Zelfs als iemand tijdelijk volledig arbeidsongeschikt is, moet hij met zijn onderneming op een gegeven moment omzet gaan hebben, wil sprake zijn van een bron van inkomen.
Een man had vanaf 2009 in zijn aangifte winst uit onderneming opgegeven. Vanaf 2012 had zijn onderneming een nieuwe naam. In de jaren 2012 tot en met 2017 realiseerde de man geen omzet. Hij had wel kosten, zodat zijn resultaat varieerde van enkele honderden tot enkele duizenden euro’s in de min. Zo had hij in zijn aangifte IB/PVV 2017 een verlies uit onderneming opgegeven van € 3.156. De inspecteur weigerde echter dit verlies in aanmerking te nemen omdat geen sprake zou zijn van een bron van inkomen.

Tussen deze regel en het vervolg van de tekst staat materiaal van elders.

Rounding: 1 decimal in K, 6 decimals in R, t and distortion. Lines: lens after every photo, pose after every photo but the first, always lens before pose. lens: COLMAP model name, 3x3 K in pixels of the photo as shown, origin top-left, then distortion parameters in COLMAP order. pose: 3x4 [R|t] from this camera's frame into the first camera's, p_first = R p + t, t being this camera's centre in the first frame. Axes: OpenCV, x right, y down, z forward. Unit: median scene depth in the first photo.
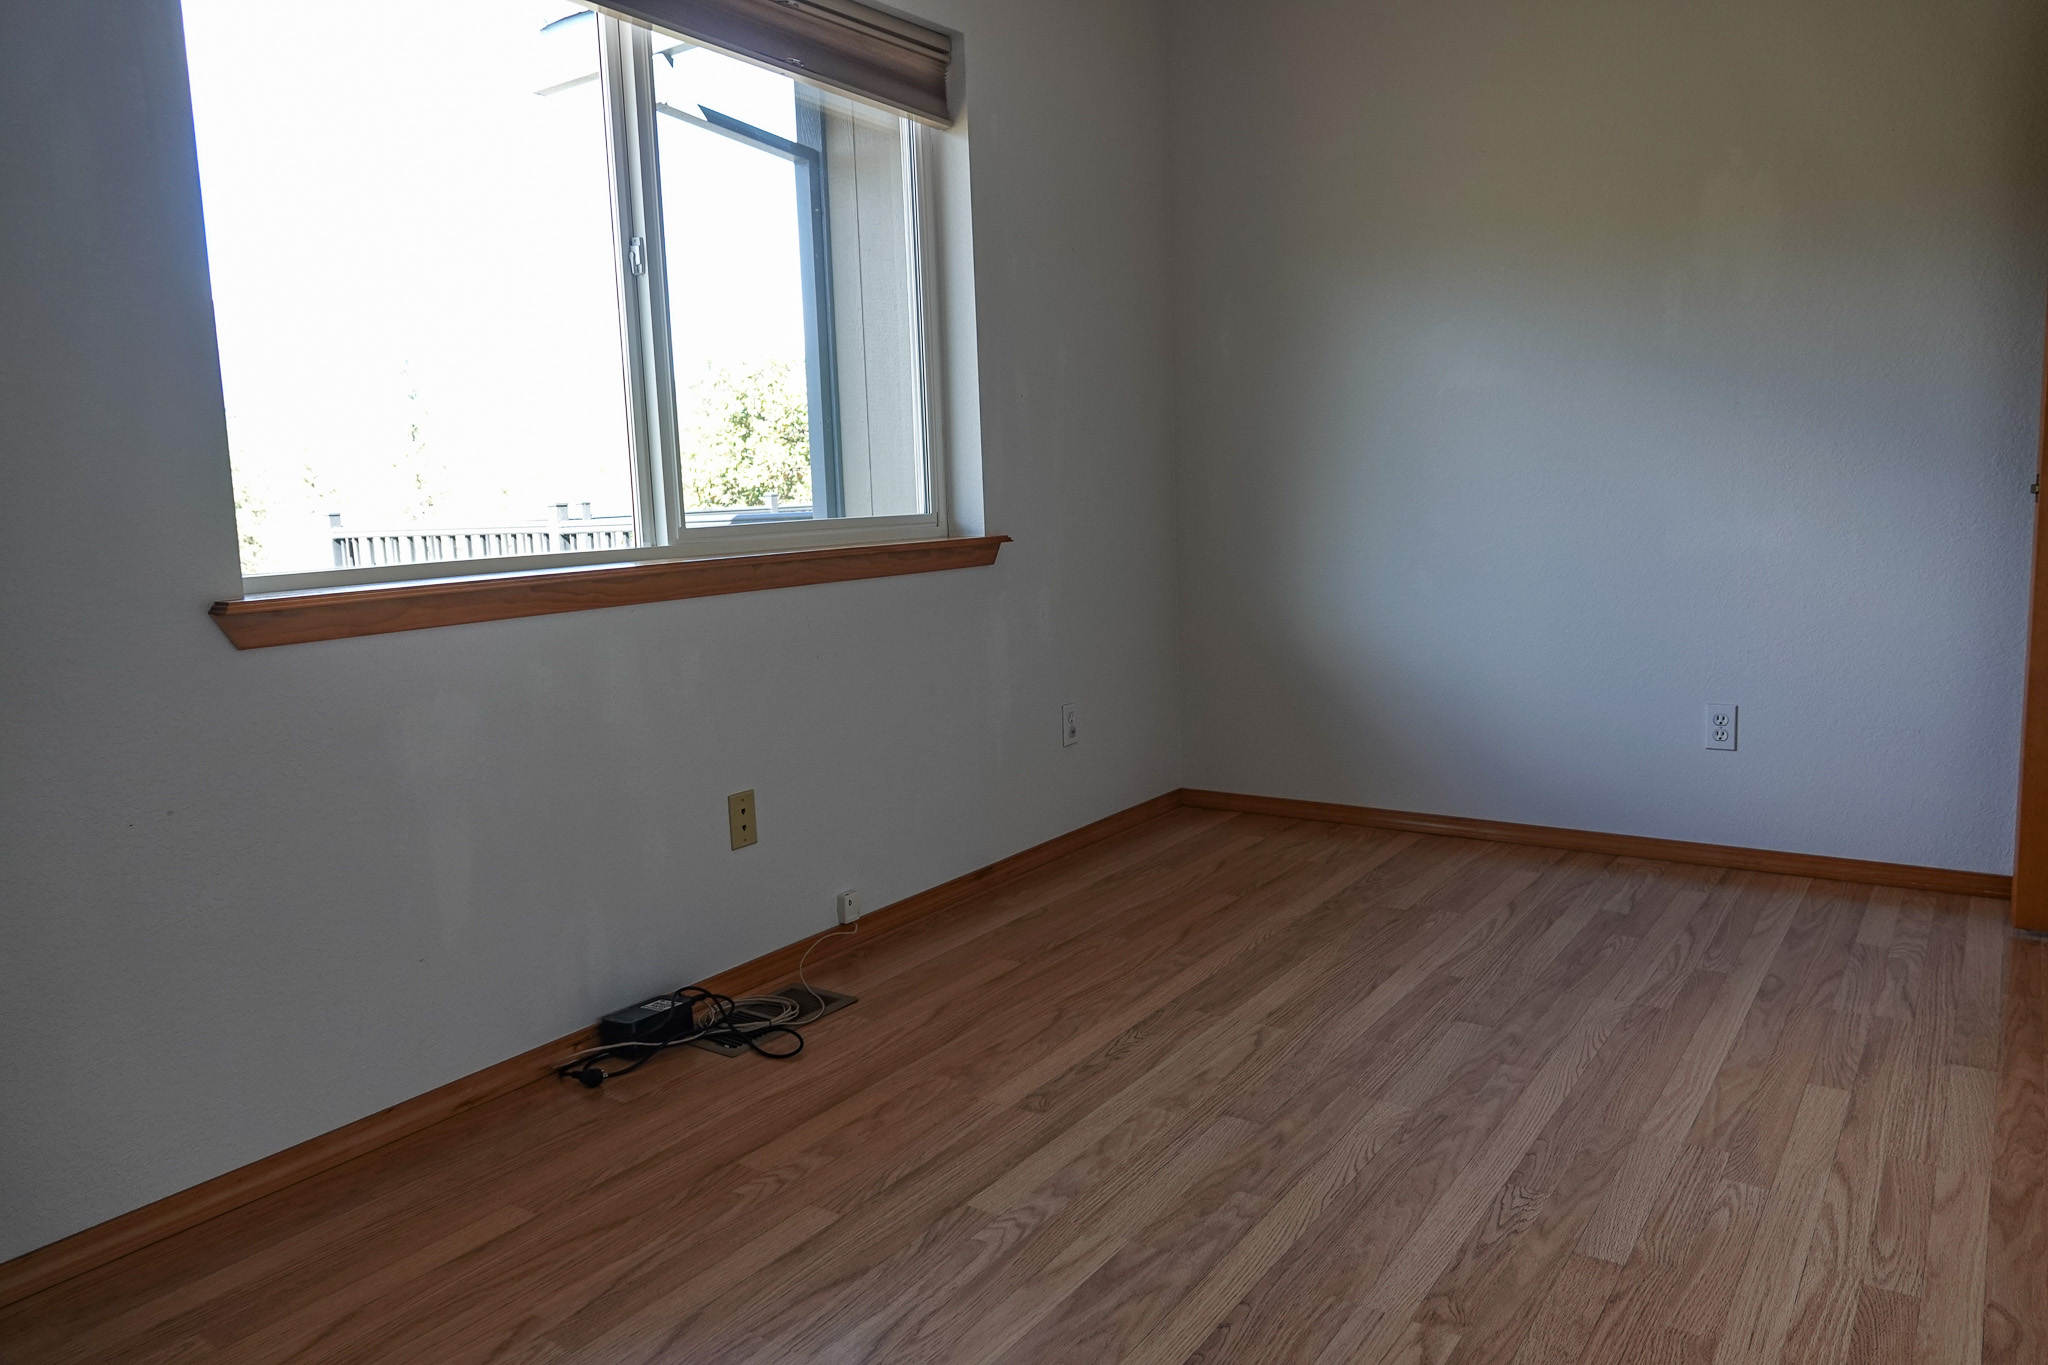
lens RADIAL K [[1415.6, 0, 1049.2], [0, 1415.6, 664.6], [0, 0, 1]] dist [0.005128, -0.000328]
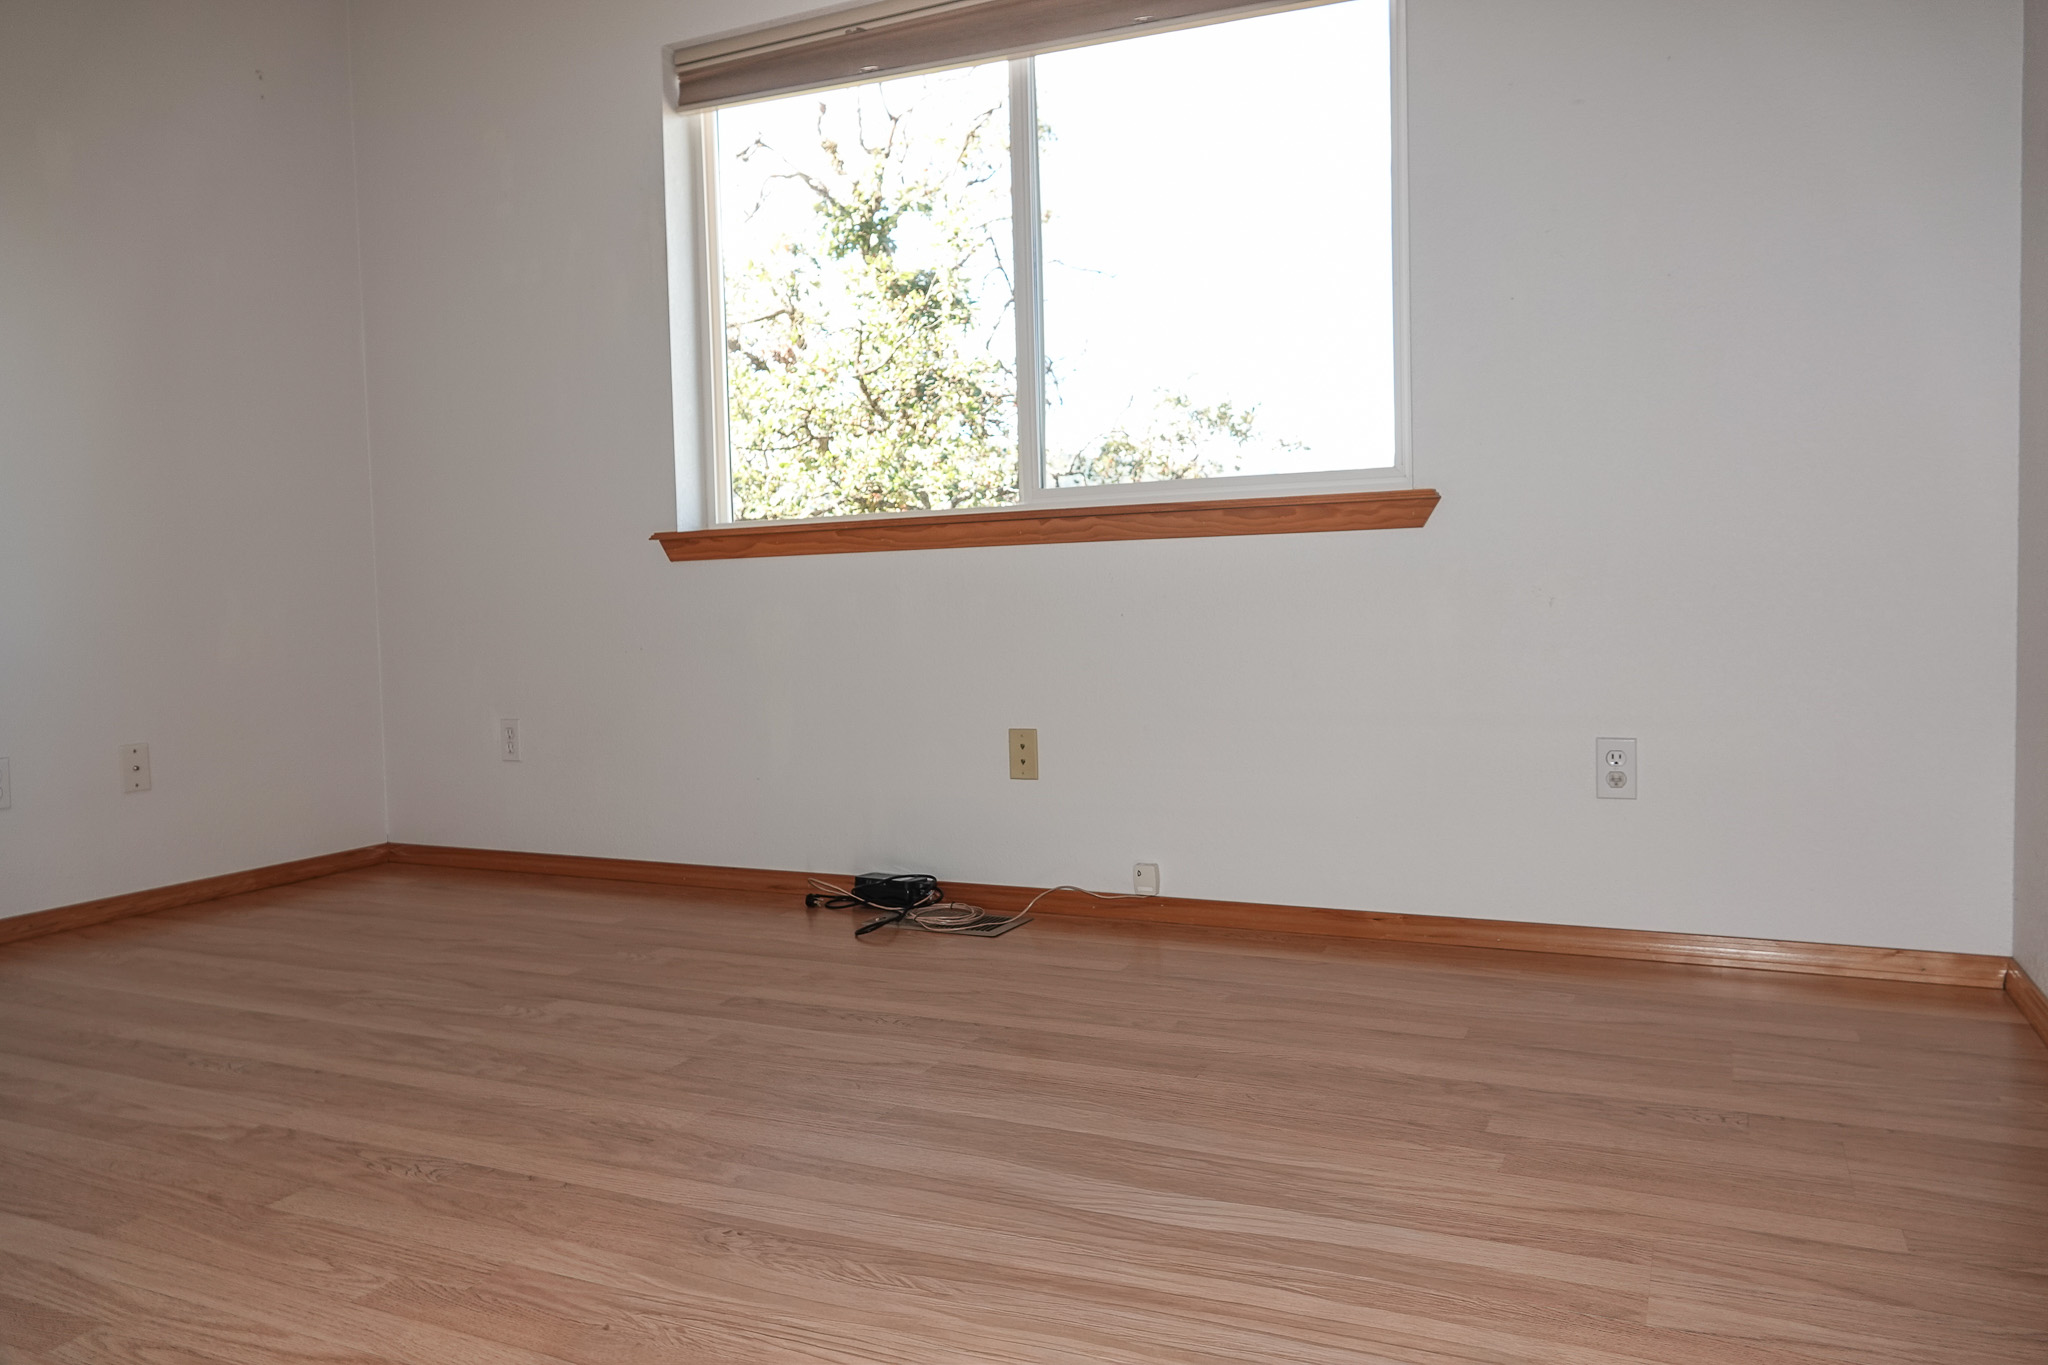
lens RADIAL K [[1432.5, 0, 1024.0], [0, 1432.5, 682.5], [0, 0, 1]] dist [0.003798, -0.000027]
pose [[0.155304, 0.087901, -0.983948, 0.979835], [-0.105500, 0.991813, 0.071952, -0.027874], [0.982217, 0.092632, 0.163306, 0.925003]]
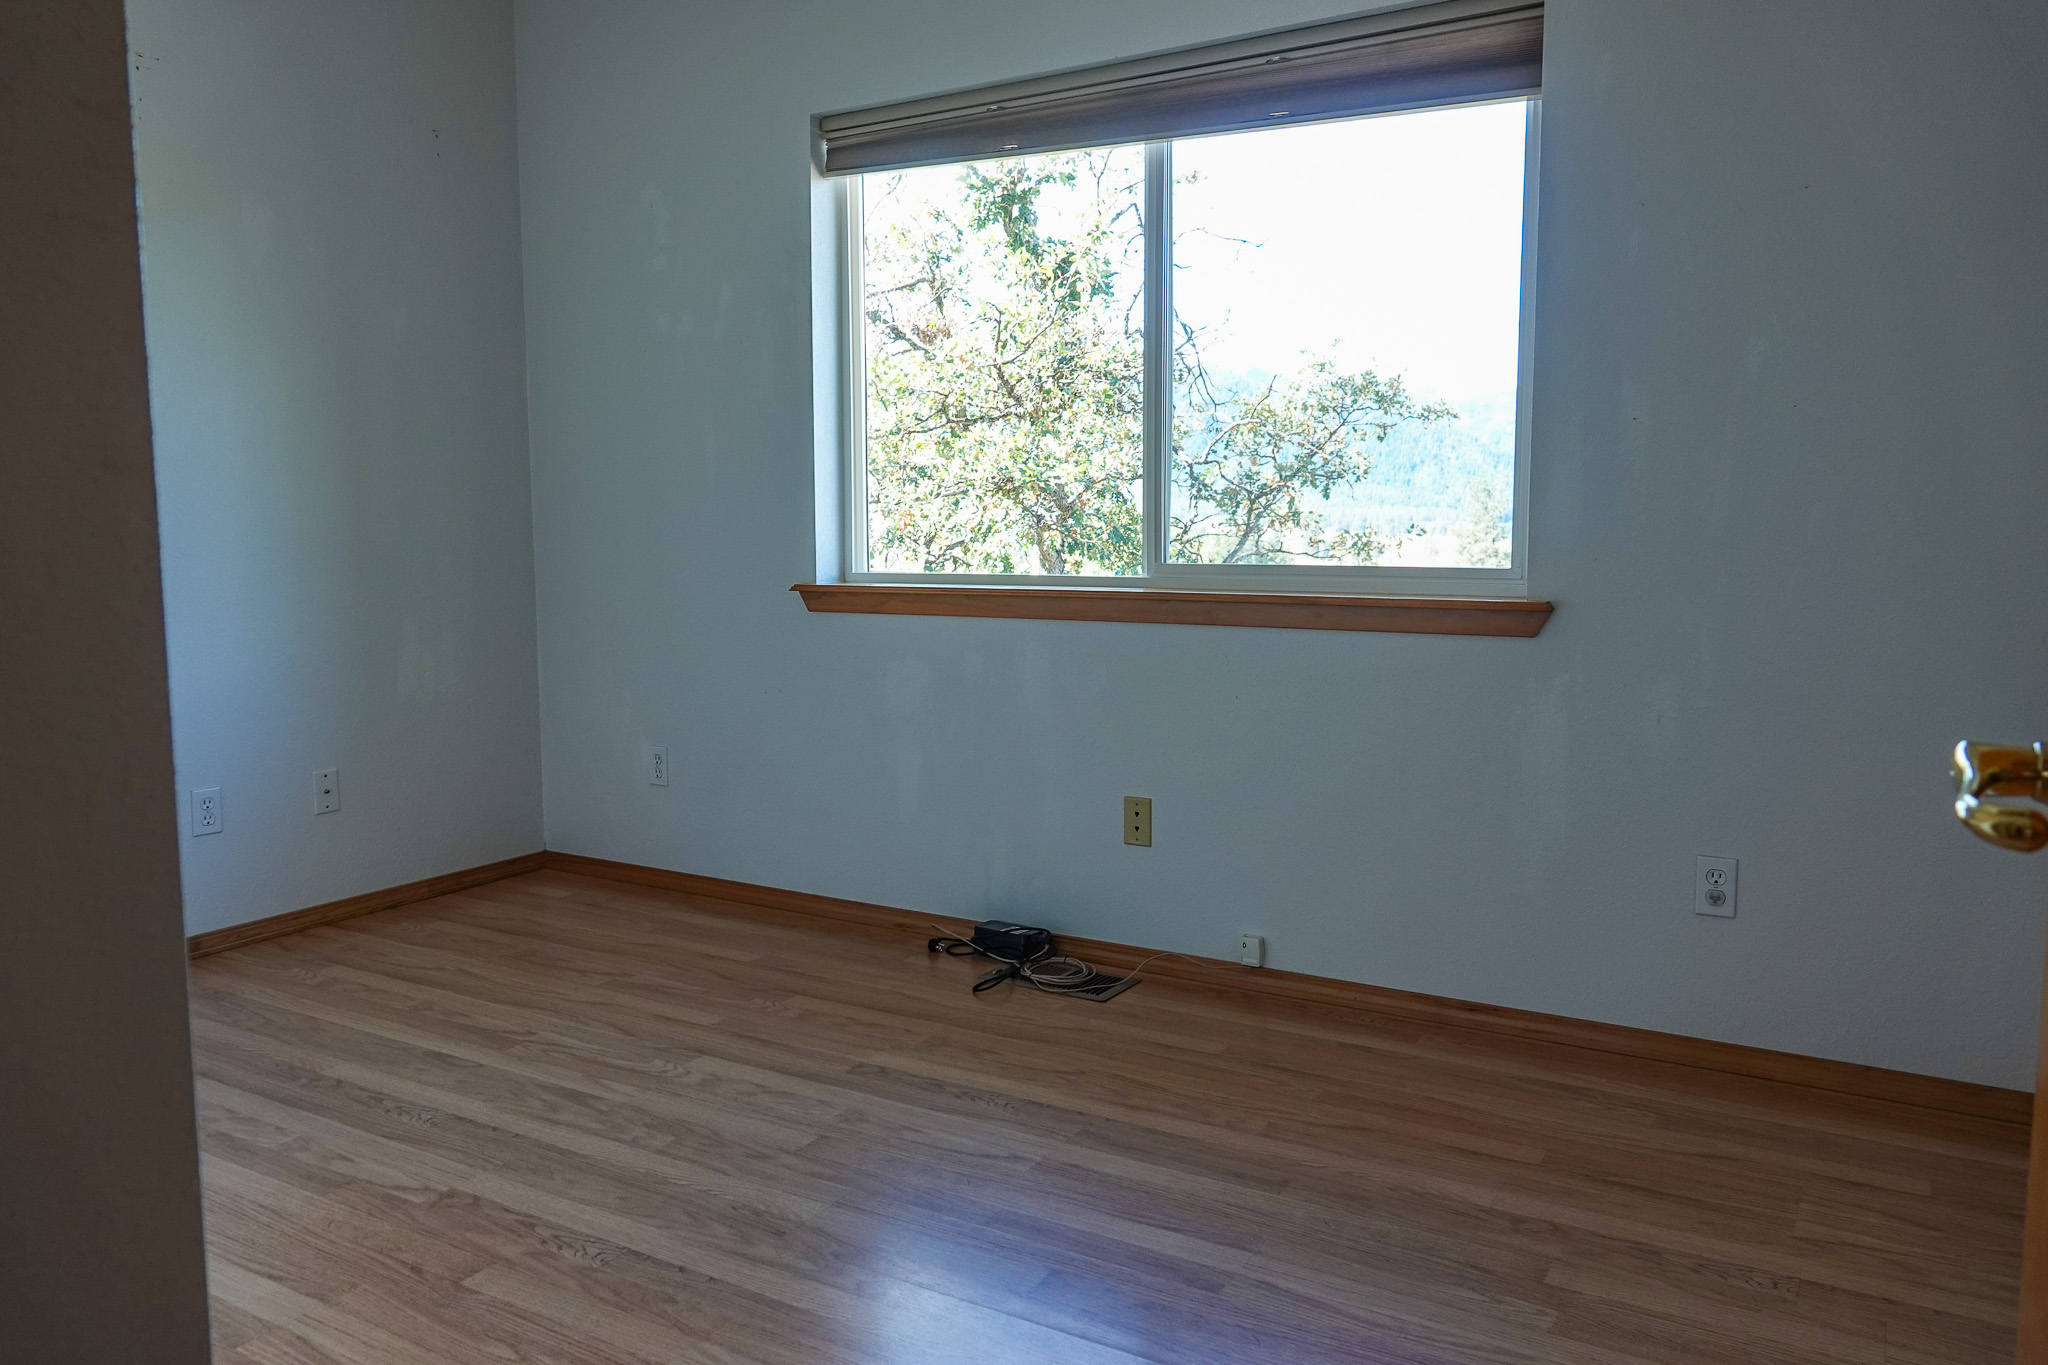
lens RADIAL K [[1458.4, 0, 1024.0], [0, 1458.4, 682.5], [0, 0, 1]] dist [0.000270, -0.000016]
pose [[0.061421, 0.144384, -0.987614, 1.042671], [-0.127339, 0.982530, 0.135721, -0.167459], [0.989956, 0.117426, 0.078734, 0.912449]]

Het ging onder andere om de objectieve winstverwachting. De man wierp tegen dat hij vanwege gezondheidsproblemen in de jaren tot en met 2017 geen omzet had gerealiseerd. Dat was volgens hem een verschoonbaar feit voor het achterwege blijven van omzet. Vanwege zijn beperking zou hij een langere aanlooptijd nodig hebben.
Onderneming inmiddels gestaakt
Rechtbank Zeeland-West-Brabant stelt voorop dat de objectieve winstverwachting puur een fiscale kwalificatie is die geen oordeel vormt over de man en zijn deelname aan de maatschappij. De rechtbank gelooft ook dat de man zich actief heeft ingezet en verschillende pogingen heeft ondernomen om omzet en daarmee ondernemingswinst te genereren. Maar de rechtbank meent ook dat de man met deze activiteiten niet redelijkerwijs een voordeel mocht verwachten. De man was namelijk in de jaren 2015 en 2016 volledig arbeidsongeschikt verklaard. Een deel van het jaar 2017 kon hij evenmin werken. Ook in de jaren 2018 en 2019 is een zeer beperkte omzet gerealiseerd. Zelfs bij een langer dan gemiddeld benodigde opstarttijd moet op enig moment sprake zijn van omzet. Dat is hier niet het geval. De man heeft bovendien inmiddels zijn onderneming gestaakt. De onderneming van de man vormt daarom geen bron van inkomen, zodat het ondernemingsverlies niet aftrekbaar is.